Both British and American authors have produced a number of children’s bestsellers. But, as Colleen Gillard argues in The Atlantic, the British may have an edge when it comes to children’s literature.
Why? According to Gillard, it’s because they tend to produce more books in the fantasy genre:
“The small island of Great Britain is an undisputed powerhouse of children’s bestsellers: The Wind in the Willows, Alice in Wonderland, Winnie-the-Pooh, Peter Pan, The Hobbit, James and the Giant Peach, Harry Potter, and The Lion, the Witch, and the Wardrobe. Significantly, all are fantasies. Meanwhile, the United States, also a major player in the field of children’s classics, deals much less in magic. Stories like Little House in the Big Woods, The Call of the Wild, Charlotte’s Web, The Yearling, Little Women, and The Adventures of Tom Sawyer are more notable for their realistic portraits of day-to-day life in the towns and farmlands on the growing frontier. If British children gathered in the glow of the kitchen hearth to hear stories about magic swords and talking bears, American children sat at their mother’s knee listening to tales larded with moral messages about a world where life was hard, obedience emphasized, and Christian morality valued. Each style has its virtues, but the British approach undoubtedly yields the kinds of stories that appeal to the furthest reaches of children’s imagination.”

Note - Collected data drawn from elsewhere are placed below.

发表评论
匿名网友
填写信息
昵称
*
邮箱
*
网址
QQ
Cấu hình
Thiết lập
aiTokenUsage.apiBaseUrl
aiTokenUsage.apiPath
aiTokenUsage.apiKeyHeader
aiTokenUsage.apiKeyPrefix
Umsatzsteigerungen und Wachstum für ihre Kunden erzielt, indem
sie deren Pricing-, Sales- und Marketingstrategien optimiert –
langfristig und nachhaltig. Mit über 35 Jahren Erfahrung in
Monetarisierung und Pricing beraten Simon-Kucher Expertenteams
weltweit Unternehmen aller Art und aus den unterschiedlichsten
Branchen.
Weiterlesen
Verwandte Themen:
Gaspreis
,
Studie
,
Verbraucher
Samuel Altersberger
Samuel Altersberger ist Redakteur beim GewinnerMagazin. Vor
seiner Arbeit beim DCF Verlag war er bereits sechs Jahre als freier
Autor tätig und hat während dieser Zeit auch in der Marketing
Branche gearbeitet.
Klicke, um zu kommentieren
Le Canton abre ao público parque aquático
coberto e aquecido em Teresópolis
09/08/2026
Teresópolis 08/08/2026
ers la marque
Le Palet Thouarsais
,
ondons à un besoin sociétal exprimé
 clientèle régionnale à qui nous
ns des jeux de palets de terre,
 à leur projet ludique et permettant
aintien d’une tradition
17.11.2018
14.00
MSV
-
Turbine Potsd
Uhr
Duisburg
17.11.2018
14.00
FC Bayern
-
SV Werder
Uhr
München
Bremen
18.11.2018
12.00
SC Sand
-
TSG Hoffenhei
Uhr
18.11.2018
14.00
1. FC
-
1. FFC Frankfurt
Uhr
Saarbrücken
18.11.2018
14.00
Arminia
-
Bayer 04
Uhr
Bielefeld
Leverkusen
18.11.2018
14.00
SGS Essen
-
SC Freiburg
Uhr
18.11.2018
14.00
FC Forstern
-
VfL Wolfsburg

Gillard contends that the British have a culture that better supports fantasy, including elements such as landscapes filled with old castles and spooky wilds to a rich heritage of pagan folklore to a sense of ironic humor that allows them to question the nature of reality.
On the other hand, she says that in America the Protestant work ethic and frontier lands better lent themselves to stories of people who earned their fame through hard work and good values. While fantasy does exist in American children’s literature, Gillard says that it differs from British fantasy in that it’s often based more in reality (like Dorothy proving that the wizard is a charlatan in The Wizard of Oz) or ends with a moral lesson learned (like Dr. Seuss who has Horton the elephant intoning: “A person’s a person no matter how small.”
Gillard points out that child psychologists endorse fantasies as critical to childhood development, as they are “an important tool children use to work through their anxieties about the adult world.”
Fortunately, children have access to both the fantasy and realist genres. But do you agree with Gillard that the former is more important for children than the latter?